Его отец был приватным ученым. Я представлял себе что-то типа доктора Фауста, который ночи напролет проводит в лаборатории. Когда я с ним потом познакомился, это оказался дружелюбный рассеянный человек, который и в полдень все еще разгуливает по дому в шлафроке и не допускает, чтобы при чтении ему мешали. Я так никогда и не узнал, какими науками он занимался.
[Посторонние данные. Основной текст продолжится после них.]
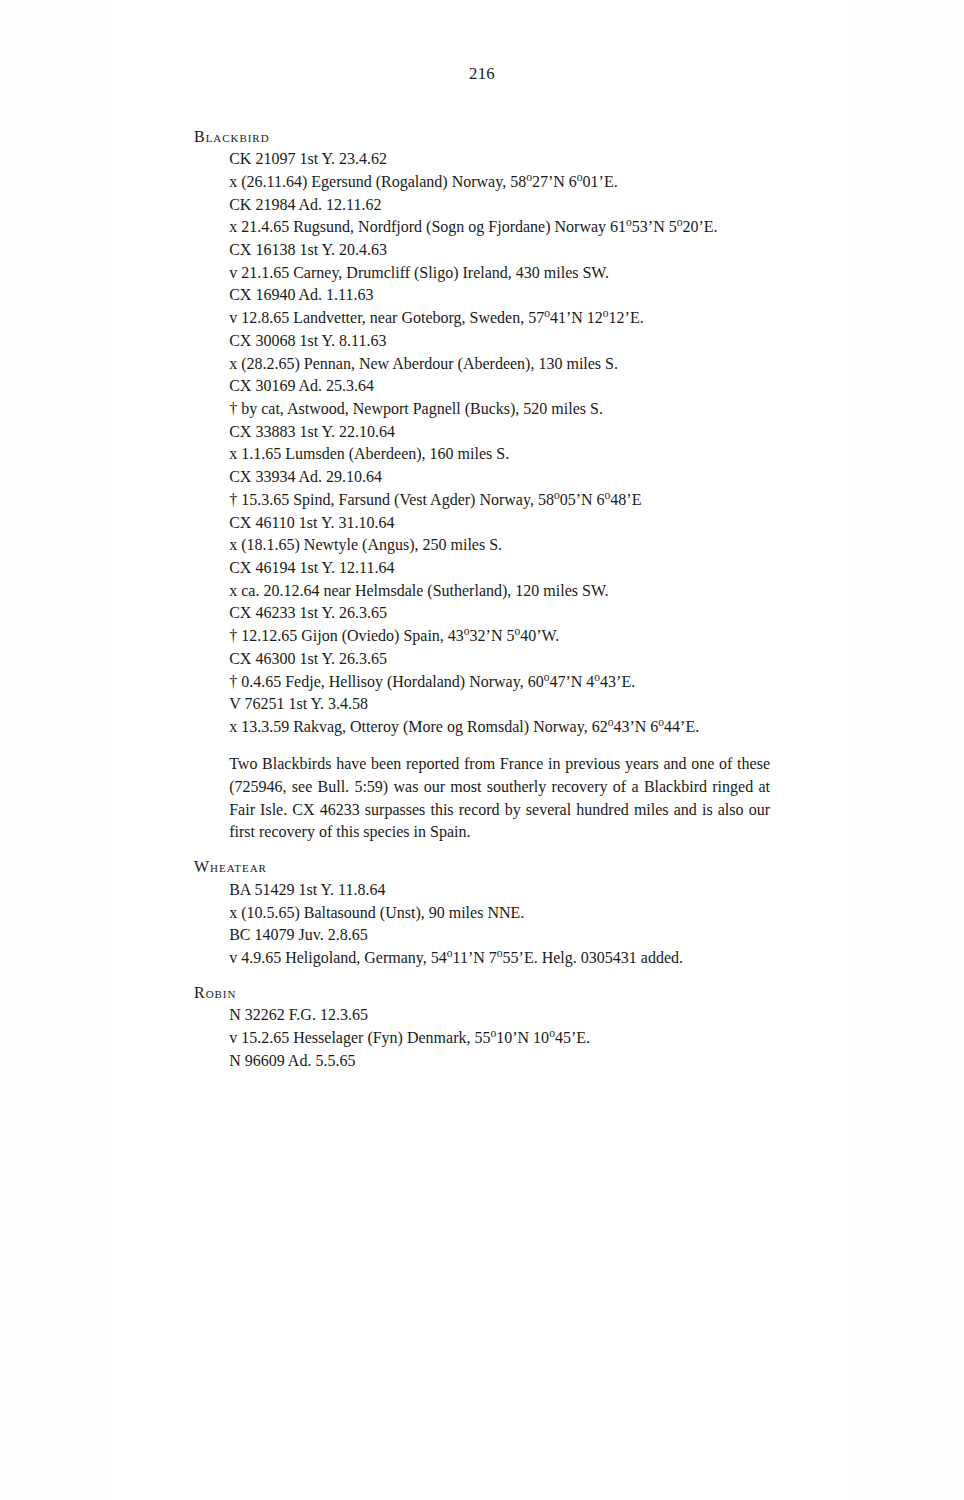216
Blackbird
CK 21097 1st Y. 23.4.62
x (26.11.64) Egersund (Rogaland) Norway, 58o27’N 6o01’E.
CK 21984 Ad. 12.11.62
x 21.4.65 Rugsund, Nordfjord (Sogn og Fjordane) Norway 61o53’N 5o20’E.
CX 16138 1st Y. 20.4.63
v 21.1.65 Carney, Drumcliff (Sligo) Ireland, 430 miles SW.
CX 16940 Ad. 1.11.63
v 12.8.65 Landvetter, near Goteborg, Sweden, 57o41’N 12o12’E.
CX 30068 1st Y. 8.11.63
x (28.2.65) Pennan, New Aberdour (Aberdeen), 130 miles S.
CX 30169 Ad. 25.3.64
† by cat, Astwood, Newport Pagnell (Bucks), 520 miles S.
CX 33883 1st Y. 22.10.64
x 1.1.65 Lumsden (Aberdeen), 160 miles S.
CX 33934 Ad. 29.10.64
† 15.3.65 Spind, Farsund (Vest Agder) Norway, 58o05’N 6o48’E
CX 46110 1st Y. 31.10.64
x (18.1.65) Newtyle (Angus), 250 miles S.
CX 46194 1st Y. 12.11.64
x ca. 20.12.64 near Helmsdale (Sutherland), 120 miles SW.
CX 46233 1st Y. 26.3.65
† 12.12.65 Gijon (Oviedo) Spain, 43o32’N 5o40’W.
CX 46300 1st Y. 26.3.65
† 0.4.65 Fedje, Hellisoy (Hordaland) Norway, 60o47’N 4o43’E.
V 76251 1st Y. 3.4.58
x 13.3.59 Rakvag, Otteroy (More og Romsdal) Norway, 62o43’N 6o44’E.
Two Blackbirds have been reported from France in previous years and one of these (725946, see Bull. 5:59) was our most southerly recovery of a Blackbird ringed at Fair Isle. CX 46233 surpasses this record by several hundred miles and is also our first recovery of this species in Spain.
Wheatear
BA 51429 1st Y. 11.8.64
x (10.5.65) Baltasound (Unst), 90 miles NNE.
BC 14079 Juv. 2.8.65
v 4.9.65 Heligoland, Germany, 54o11’N 7o55’E. Helg. 0305431 added.
Robin
N 32262 F.G. 12.3.65
v 15.2.65 Hesselager (Fyn) Denmark, 55o10’N 10o45’E.
N 96609 Ad. 5.5.65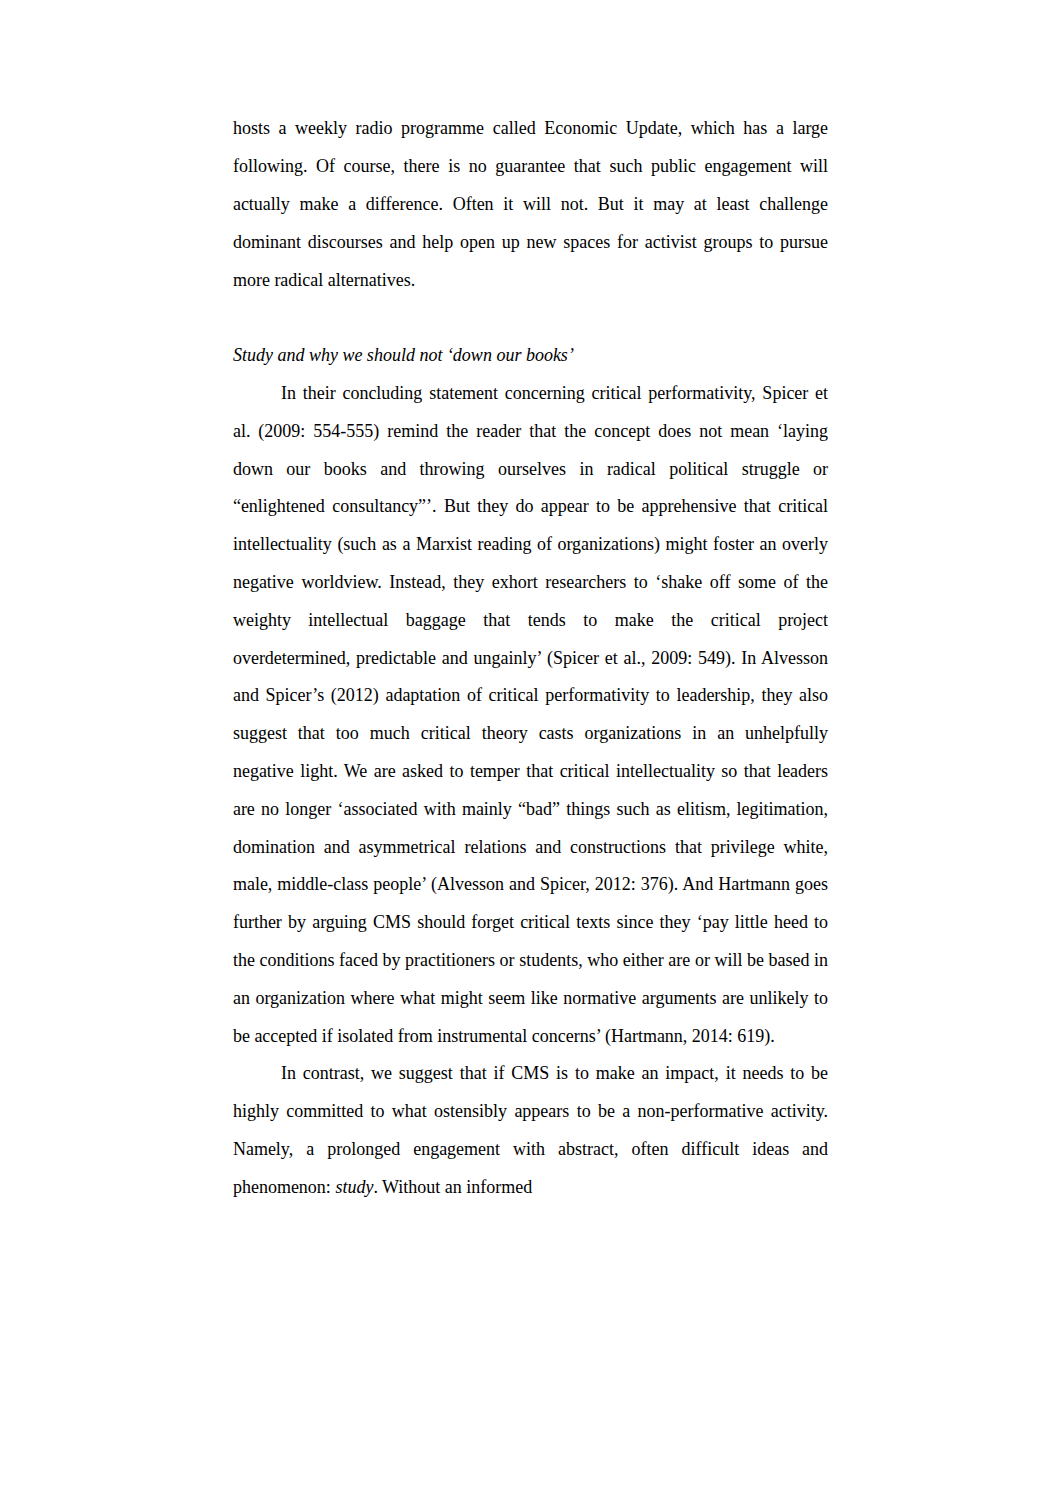hosts a weekly radio programme called Economic Update, which has a large following. Of course, there is no guarantee that such public engagement will actually make a difference. Often it will not. But it may at least challenge dominant discourses and help open up new spaces for activist groups to pursue more radical alternatives.
Study and why we should not ‘down our books’
In their concluding statement concerning critical performativity, Spicer et al. (2009: 554-555) remind the reader that the concept does not mean ‘laying down our books and throwing ourselves in radical political struggle or “enlightened consultancy”’. But they do appear to be apprehensive that critical intellectuality (such as a Marxist reading of organizations) might foster an overly negative worldview. Instead, they exhort researchers to ‘shake off some of the weighty intellectual baggage that tends to make the critical project overdetermined, predictable and ungainly’ (Spicer et al., 2009: 549). In Alvesson and Spicer’s (2012) adaptation of critical performativity to leadership, they also suggest that too much critical theory casts organizations in an unhelpfully negative light. We are asked to temper that critical intellectuality so that leaders are no longer ‘associated with mainly “bad” things such as elitism, legitimation, domination and asymmetrical relations and constructions that privilege white, male, middle-class people’ (Alvesson and Spicer, 2012: 376). And Hartmann goes further by arguing CMS should forget critical texts since they ‘pay little heed to the conditions faced by practitioners or students, who either are or will be based in an organization where what might seem like normative arguments are unlikely to be accepted if isolated from instrumental concerns’ (Hartmann, 2014: 619).
In contrast, we suggest that if CMS is to make an impact, it needs to be highly committed to what ostensibly appears to be a non-performative activity. Namely, a prolonged engagement with abstract, often difficult ideas and phenomenon: study. Without an informed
Должно быть, что-то связанное с музыкой. Однажды он рассказывал что-то о тайных посланиях, зашифрованных в партитурах Иоганна Себастьяна Баха. Он вполне мог быть и безобидным мечтателем, который мог позволить себе всю жизнь скакать на своем любимом коньке.

Будучи полной противоположностью моему отцу, слишком усердствовавшему в воспитании, он требовал от своего сына лишь одного: чтоб тот ему по возможности не мешал. Если мы хотели завоевать Трою в комнате Калле — я в качестве Ахилла, Калле в качестве царя Менелая, — то, предварительно запасшись на кухне военным довольствием, могли быть уверены, что несколько часов нас никто не потревожит.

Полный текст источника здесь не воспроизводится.